What the task asks: Transcribe each record precisely; images stay out.

Start of Entries provided

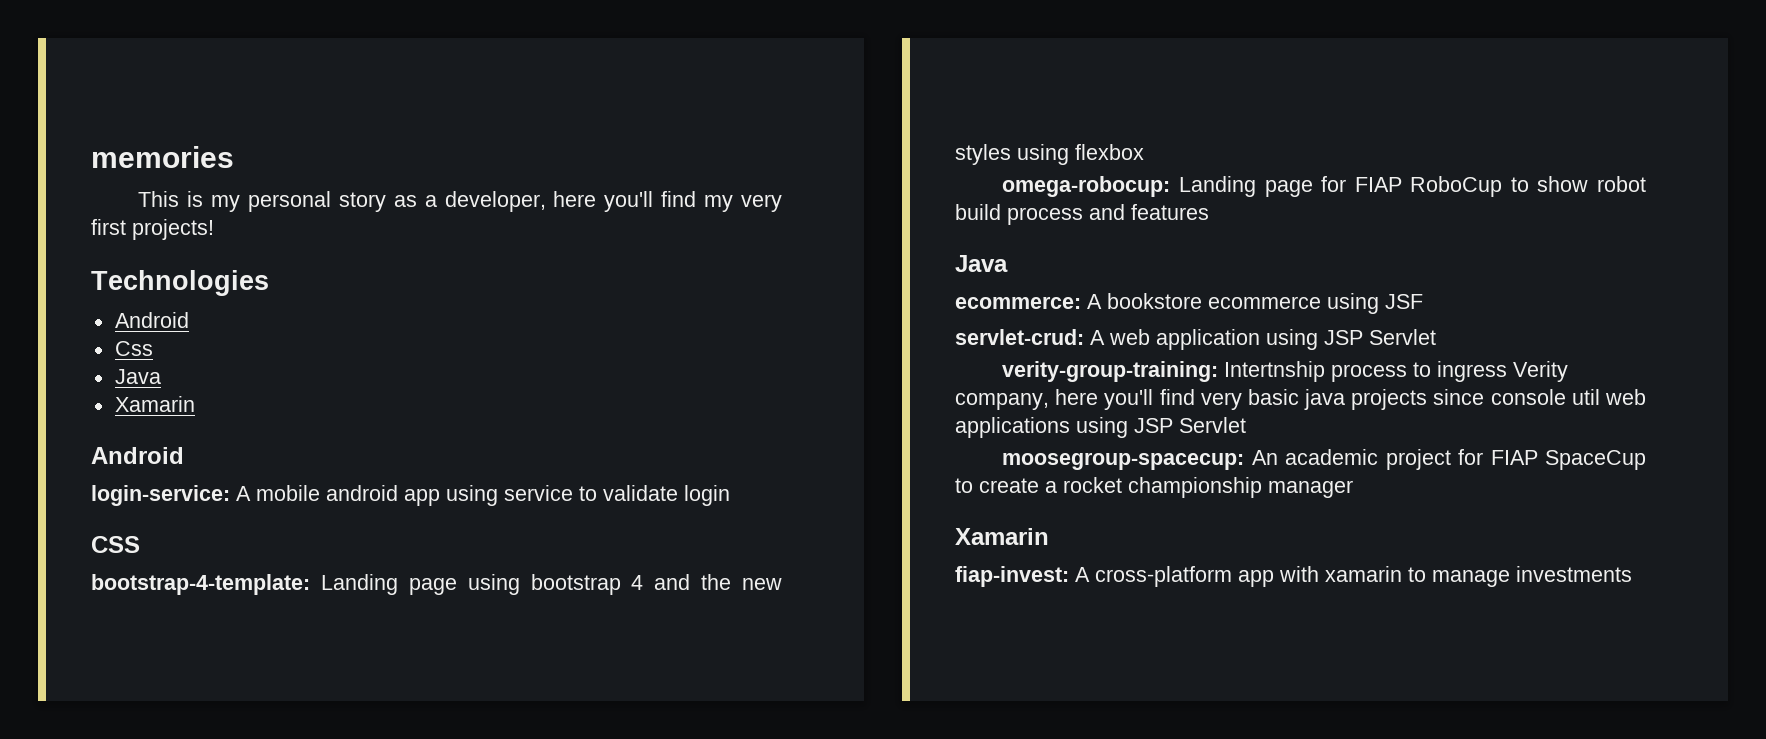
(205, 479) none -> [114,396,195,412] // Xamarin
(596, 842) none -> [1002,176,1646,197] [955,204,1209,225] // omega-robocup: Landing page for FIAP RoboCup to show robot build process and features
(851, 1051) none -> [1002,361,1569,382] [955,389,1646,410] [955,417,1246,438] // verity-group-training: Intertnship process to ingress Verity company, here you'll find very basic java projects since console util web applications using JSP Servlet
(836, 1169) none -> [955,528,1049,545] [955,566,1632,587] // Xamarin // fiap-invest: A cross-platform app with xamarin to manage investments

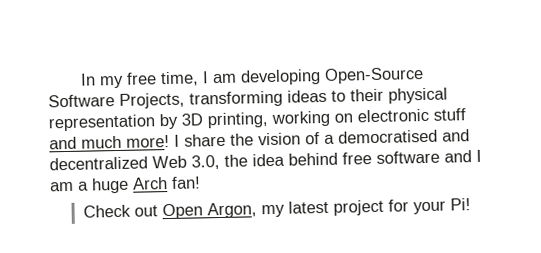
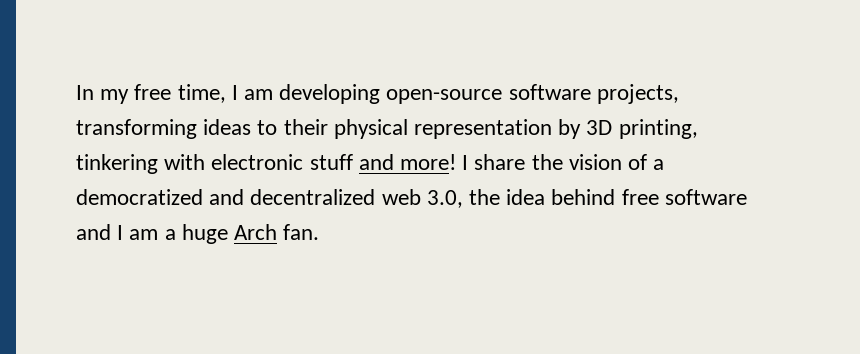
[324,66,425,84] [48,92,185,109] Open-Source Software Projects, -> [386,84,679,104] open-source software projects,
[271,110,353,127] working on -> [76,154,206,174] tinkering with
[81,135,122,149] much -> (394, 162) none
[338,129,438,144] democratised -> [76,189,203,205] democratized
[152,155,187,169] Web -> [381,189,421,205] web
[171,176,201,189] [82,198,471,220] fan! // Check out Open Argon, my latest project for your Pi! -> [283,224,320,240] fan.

End of Entries provided

Output for this exercise:
(205, 479) none -> [114,396,195,412] // Xamarin
(596, 842) none -> [1002,176,1646,197] [955,204,1209,225] // omega-robocup: Landing page for FIAP RoboCup to show robot build process and features
(851, 1051) none -> [1002,361,1569,382] [955,389,1646,410] [955,417,1246,438] // verity-group-training: Intertnship process to ingress Verity company, here you'll find very basic java projects since console util web applications using JSP Servlet
(836, 1169) none -> [955,528,1049,545] [955,566,1632,587] // Xamarin // fiap-invest: A cross-platform app with xamarin to manage investments

[324,66,425,84] [48,92,185,109] Open-Source Software Projects, -> [386,84,679,104] open-source software projects,
[271,110,353,127] working on -> [76,154,206,174] tinkering with
[81,135,122,149] much -> (394, 162) none
[338,129,438,144] democratised -> [76,189,203,205] democratized
[152,155,187,169] Web -> [381,189,421,205] web
[171,176,201,189] [82,198,471,220] fan! // Check out Open Argon, my latest project for your Pi! -> [283,224,320,240] fan.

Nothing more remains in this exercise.